As a doctrinal possibility, Barnett’s ideas are currently being very serious attention by CENTCOM, Special Operations Command (which already conceived of “ warfighting” as only one small part of their mission arc) and the Joint Forces Command and the Office of the Secretary of Defense. Comparisons to containment are frequent but there are some significant differences between containment and Shrinking the Gap.
George Kennan’s prescription was essentially to “hold the line” by walling off or “containing” the Soviet menace from the West until monolithic totalitarian Communism began to mellow as a system or collapsed. The stakes of failure were extremely high during the Cold War for the United States but the tasks to implement containment were familiar and relatively easy ones. The Truman administration established on a global scale the old “Cordon Sanitaire” that the French had tried without success in Europe after Versailles: vigilant, defensive military and diplomatic alliances, deterrence and measured responses to Soviet provocations over time.
Thomas Barnett is really proposing “integration” instead of containment. The economic and political conditions that generate terrorism, genocide, WMD proliferation, dictatorship and anarchy in the Gap are to be ameliorated by a comprehensive civil-military engagement by the Core to “connect –up” to functional rather than dysfunctional Rule-Sets in priority problem states. This is a more complex agenda diplomatically than containment, which had the advantage of a truly malevolent enemy in Josef Stalin. Chaos does not have a human face – though Osama bin Laden vied for that title – and the problems of today’s world are intersecting and interconnected in a Gordian knot of diverse security threats.

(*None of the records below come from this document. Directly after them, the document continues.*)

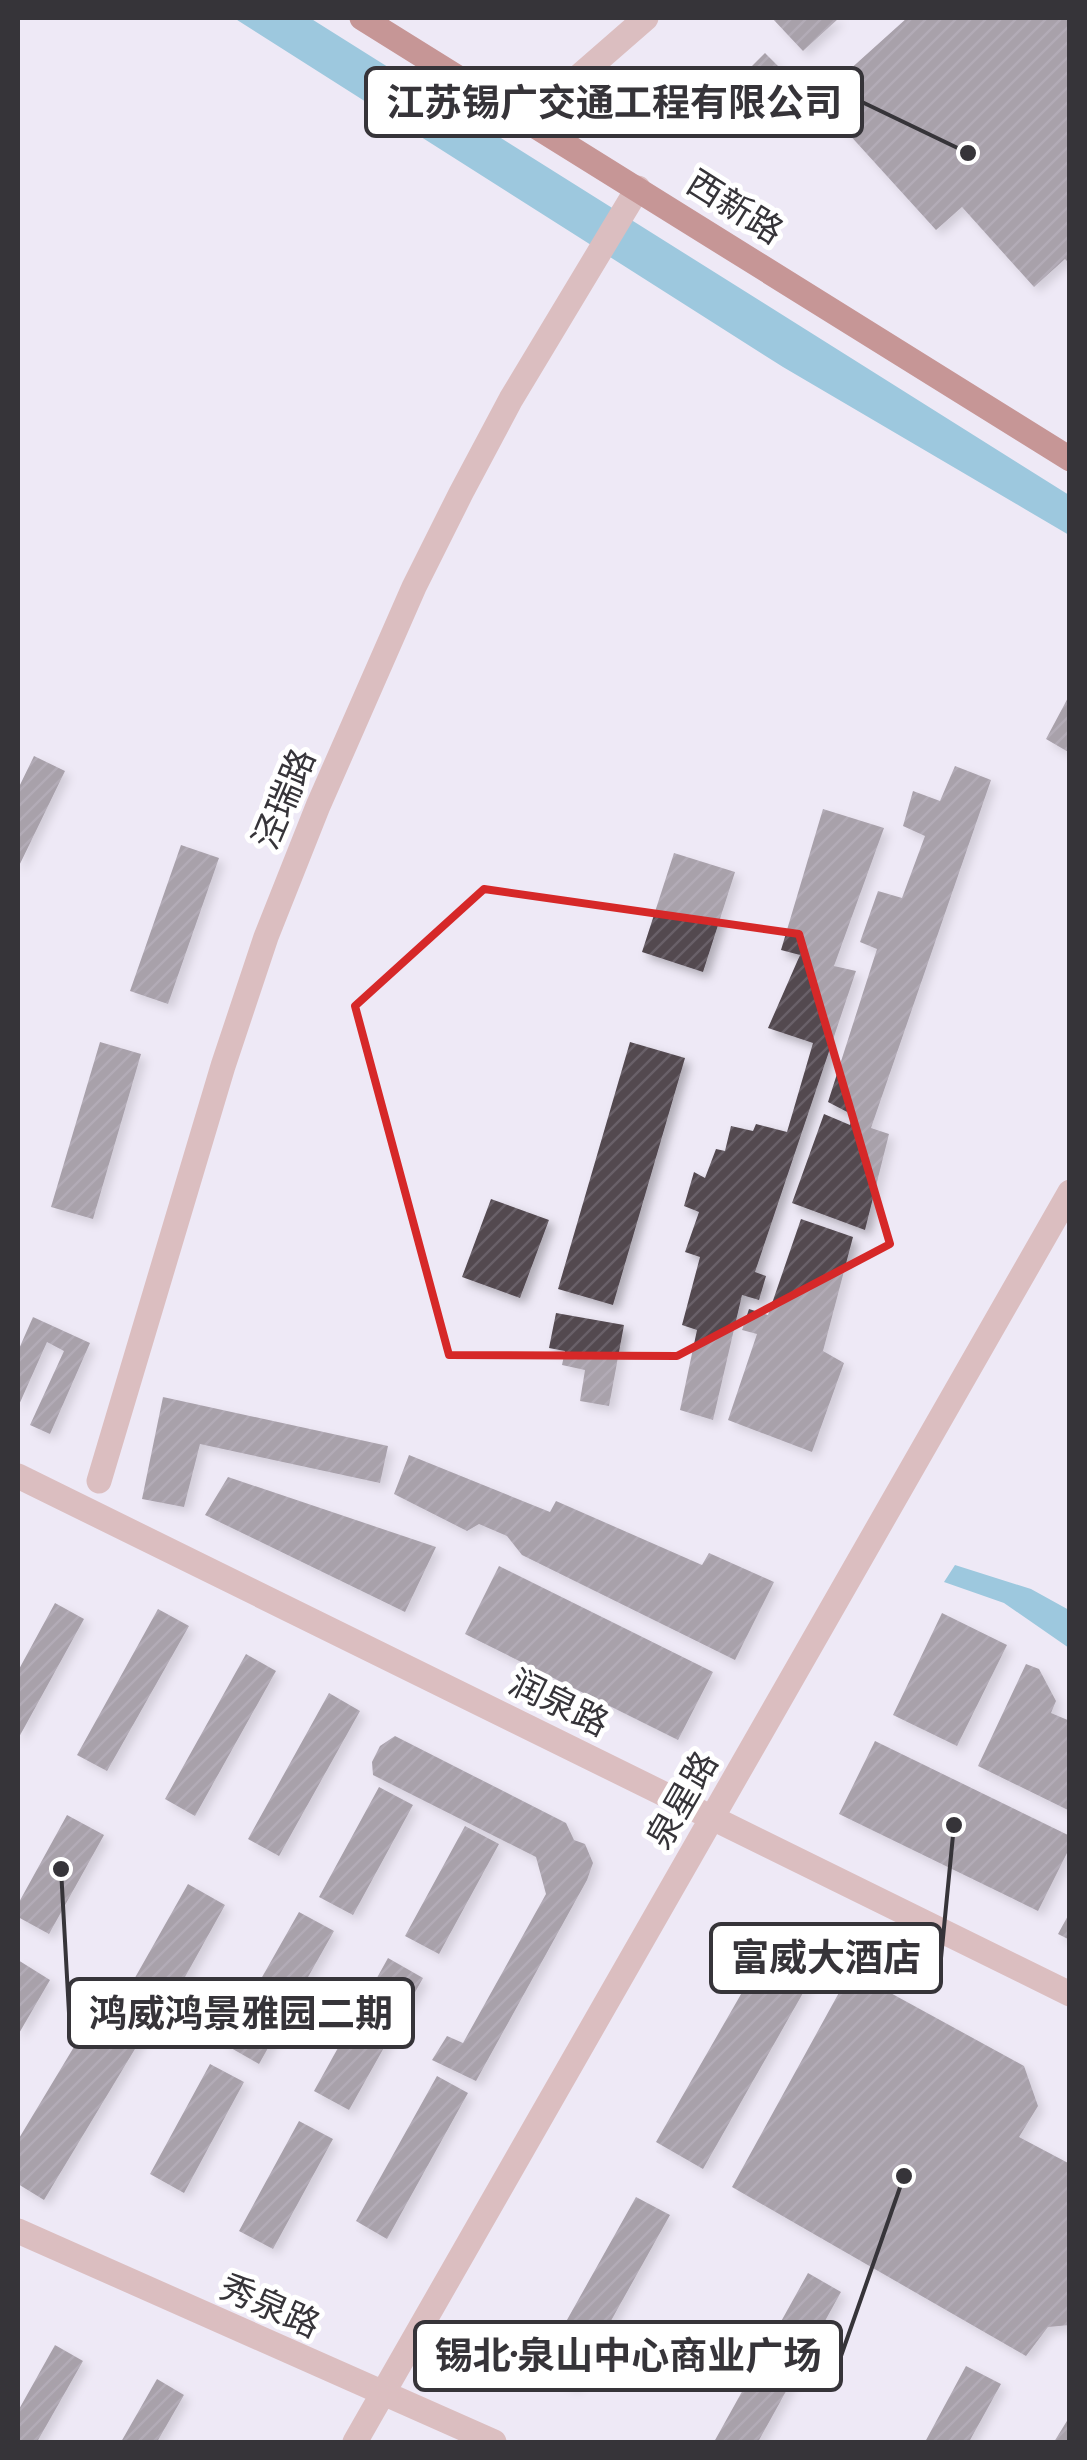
<svg xmlns="http://www.w3.org/2000/svg" width="1087" height="2460" viewBox="0 0 1087 2460" font-family="Merriweather,'Noto Sans SC',serif">
	<defs>
		<pattern id="building-hatch" width="6" height="6" patternUnits="userSpaceOnUse" patternTransform="scale(2.5)"><rect width="6" height="6" fill="#524850"/><path d="M-1 1l2-2M0 6l6-6M5 7l2-2" fill="none" stroke="#696067"/></pattern>
		<filter id="shadow"><feDropShadow dx="5.5" dy="5.5" stdDeviation="5" flood-color="#0004"/></filter>
	</defs>
	<rect width="100%" height="100%" fill="#eee9f6"/>
	<path fill="#3ba0c1" d="M 234,18 L 310,18 L 1069,495 L 1069,535 L 783,367 Z
		M 955,1565 L 1031,1589 L 1069,1610 L 1069,1648 L 1004,1603 L 944,1582 Z"/>
	<path fill="url(#building-hatch)" filter="url(#shadow)" d="M 772,18 L 839,18 L 803,51 Z
		M 907,18 L 1070,18 L 1070,264 L 1065,259 L 1034,287 L 962,207 L 936,230 L 817,99 Z
		M 765,53 L 780,68 L 758,89 L 744,74 Z
		M 1070,694 L 1070,753 L 1046,739 Z
		M 34,756 L 65,771 L 18,868 L 18,789 Z
		M 955,766 L 991,780 L 871,1128 L 889,1134 L 865,1230 L 792,1203 L 824,1114 L 850,1125 L 853,1115 L 828,1102 L 877,949 L 860,942 L 878,891 L 902,898 L 925,836 L 903,826 L 913,791 L 940,801 Z
		M 823,809 L 884,828 L 834,966 L 856,971 L 755,1272 L 766,1276 L 759,1300 L 742,1295 L 713,1420 L 680,1410 L 697,1330 L 682,1325 L 700,1257 L 685,1252 L 699,1212 L 684,1206 L 694,1172 L 705,1178 L 716,1149 L 725,1151 L 731,1126 L 753,1131 L 756,1124 L 787,1132 L 813,1043 L 768,1028 L 800,955 L 781,950 Z
		M 181,845 L 219,858 L 168,1004 L 130,991 Z
		M 674,853 L 735,872 L 703,972 L 642,952 Z
		M 100,1042 L 141,1054 L 93,1219 L 51,1207 Z
		M 630,1042 L 685,1058 L 613,1305 L 558,1289 Z
		M 491,1199 L 549,1220 L 520,1298 L 462,1277 Z
		M 801,1219 L 853,1237 L 823,1351 L 844,1363 L 812,1452 L 728,1420 L 757,1334 L 742,1330 L 749,1309 L 768,1315 Z
		M 556,1313 L 624,1325 L 609,1406 L 580,1401 L 585,1370 L 562,1365 L 565,1351 L 549,1348 Z
		M 33,1317 L 90,1343 L 50,1434 L 30,1425 L 64,1351 L 47,1342 L 18,1407 L 18,1351 Z
		M 163,1397 L 388,1446 L 380,1483 L 200,1444 L 184,1507 L 142,1499 Z
		M 409,1455 L 550,1512 L 556,1501 L 702,1565 L 709,1553 L 774,1582 L 735,1660 L 522,1555 L 507,1536 L 479,1524 L 467,1531 L 394,1494 Z
		M 228,1477 L 436,1547 L 405,1612 L 205,1515 Z
		M 499,1566 L 713,1672 L 678,1740 L 465,1634 Z
		M 55,1603 L 84,1619 L 18,1739 L 18,1671 Z
		M 158,1609 L 189,1626 L 107,1771 L 77,1755 Z
		M 942,1613 L 1007,1645 L 957,1746 L 893,1715 Z
		M 246,1654 L 276,1671 L 195,1816 L 165,1799 Z
		M 1026,1664 L 1039,1669 L 1056,1701 L 1051,1713 L 1070,1721 L 1070,1811 L 978,1766 Z
		M 329,1693 L 360,1711 L 279,1856 L 248,1839 Z
		M 395,1736 L 566,1823 L 574,1840 L 585,1844 L 593,1863 L 587,1880 L 476,2081 L 432,2060 L 447,2036 L 463,2043 L 546,1894 L 536,1857 L 373,1775 L 372,1762 L 380,1746 Z
		M 875,1741 L 1070,1836 L 1070,1847 L 1038,1911 L 839,1814 Z
		M 379,1787 L 413,1805 L 353,1915 L 319,1897 Z
		M 67,1815 L 104,1835 L 49,1934 L 18,1917 L 18,1904 Z
		M 465,1826 L 499,1844 L 439,1954 L 405,1936 Z
		M 188,1884 L 225,1905 L 170,2004 L 132,1983 Z
		M 299,1912 L 334,1931 L 259,2064 L 224,2044 Z
		M 1070,1912 L 1070,1940 L 1058,1934 Z
		M 804,1935 L 828,1949 L 703,2169 L 656,2142 L 767,1949 Z
		M 388,1958 L 423,1978 L 349,2110 L 314,2091 Z
		M 18,1960 L 50,1980 L 18,2035 Z
		M 865,1979 L 1024,2066 L 1038,2106 L 1019,2137 L 1070,2164 L 1070,2325 L 1048,2327 L 1026,2356 L 732,2187 L 841,1989 Z
		M 98,2007 L 144,2034 L 44,2200 L 18,2184 L 18,2140 Z
		M 210,2064 L 244,2082 L 184,2193 L 150,2174 Z
		M 437,2076 L 468,2093 L 387,2239 L 356,2221 Z
		M 299,2121 L 333,2139 L 273,2249 L 239,2231 Z
		M 636,2197 L 670,2215 L 574,2387 L 540,2368 Z
		M 808,2273 L 841,2292 L 758,2442 L 714,2442 Z
		M 55,2345 L 83,2361 L 37,2442 L 18,2442 L 18,2411 Z
		M 966,2366 L 1001,2384 L 969,2442 L 925,2442 Z
		M 157,2379 L 184,2395 L 157,2442 L 121,2442 Z
		M 1070,2416 L 1070,2442 L 1054,2442 Z"/>
	<g fill="none" stroke-linecap="round" stroke-linejoin="round">
		<path stroke="#c48a7f" stroke-width="25" d="M 529,120 L 646,18
			M 18,1476 L 1070,1994
			M 99,1481 L 223,1066 L 266,937 L 318,806 L 414,587 L 461,493 L 511,399 L 638,188
			M 18,2231 L 494,2442
			M 355,2442 L 1070,1192"/>
		<path stroke="#963122" stroke-width="25" d="M 362,18 L 1070,459"/>
	</g>
	<path d="M0 0H1087V2460H0ZM 484,889 L 799,934 L 890,1244 L 677,1356 L 449,1355 L 355,1006 Z" fill="#eee9f6" fill-opacity=".55" fill-rule="evenodd"/>
	<path fill="none" stroke="#d62828" stroke-width="8" stroke-linejoin="round" d="M 484,889 L 799,934 L 890,1244 L 677,1356 L 449,1355 L 355,1006 Z"/>
	<g text-anchor="middle" dominant-baseline="central" stroke-width="10" stroke-linejoin="round" paint-order="stroke">
		<g font-size="35" fill="#363439" stroke="#fff">
			<text transform="translate(735 207) rotate(32)">西新路</text>
			<text transform="translate(284 799) rotate(-67)">泾瑞路</text>
			<text transform="translate(559 1703) rotate(26)">润泉路</text>
			<text transform="translate(682 1800) rotate(-60)">泉星路</text>
			<text transform="translate(270 2306) rotate(24)">秀泉路</text>
		</g>
	</g>
	<path fill="none" stroke="#363439" stroke-width="4" d="M968 153L862 102M954 1825L941 1958M61 1869L69 2013M904 2176L841 2356"/>
	<g fill="#363439" stroke="#fff" stroke-width="4">
		<circle cx="968" cy="153" r="10"/>
		<circle cx="954" cy="1825" r="10"/>
		<circle cx="61" cy="1869" r="10"/>
		<circle cx="904" cy="2176" r="10"/>
	</g>
	<g fill="#fff" stroke="#363439" stroke-width="4">
		<rect x="366" y="68" width="496" height="68" rx="10"/>
		<rect x="711" y="1924" width="230" height="68" rx="10"/>
		<rect x="69" y="1979" width="344" height="68" rx="10"/>
		<rect x="415" y="2322" width="426" height="68" rx="10"/>
	</g>
	<g font-size="38" text-anchor="middle" font-weight="bold" fill="#363439">
		<text x="614" y="116">江苏锡广交通工程有限公司</text>
		<text x="826" y="1971">富威大酒店</text>
		<text x="241" y="2027">鸿威鸿景雅园二期</text>
		<text x="628" y="2369">锡北·泉山中心商业广场</text>
	</g>
	<rect width="1087" height="2460" fill="none" stroke="#363439" stroke-width="40"/>
</svg>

The advantage Barnett has in having his ideas become the sword to cut this Gordian knot is that unlike the preemption strategy of the Neocons, PNM is a non-zero sum game. The United States gets to wear the White Hat again in allied eyes by pushing a strategy that stresses mutual interests instead of just unilateral survival. China, which is not even an ally, has already accorded The Pentagon’s New Map a respectful hearing by senior academic advisors to the Chinese government. PNM strategy, unlike the National Security Strategy of the United States, does not scare the hell out of the rest of the world.
Instead The Pentagon’s New Map offers a hopeful ending, “a future worth creating.” When skeptical leaders of foreign states ask American ambassadors and Generals “Yes, but what are you fighting for? What is in it for us to help you?” – we’d better have an answer.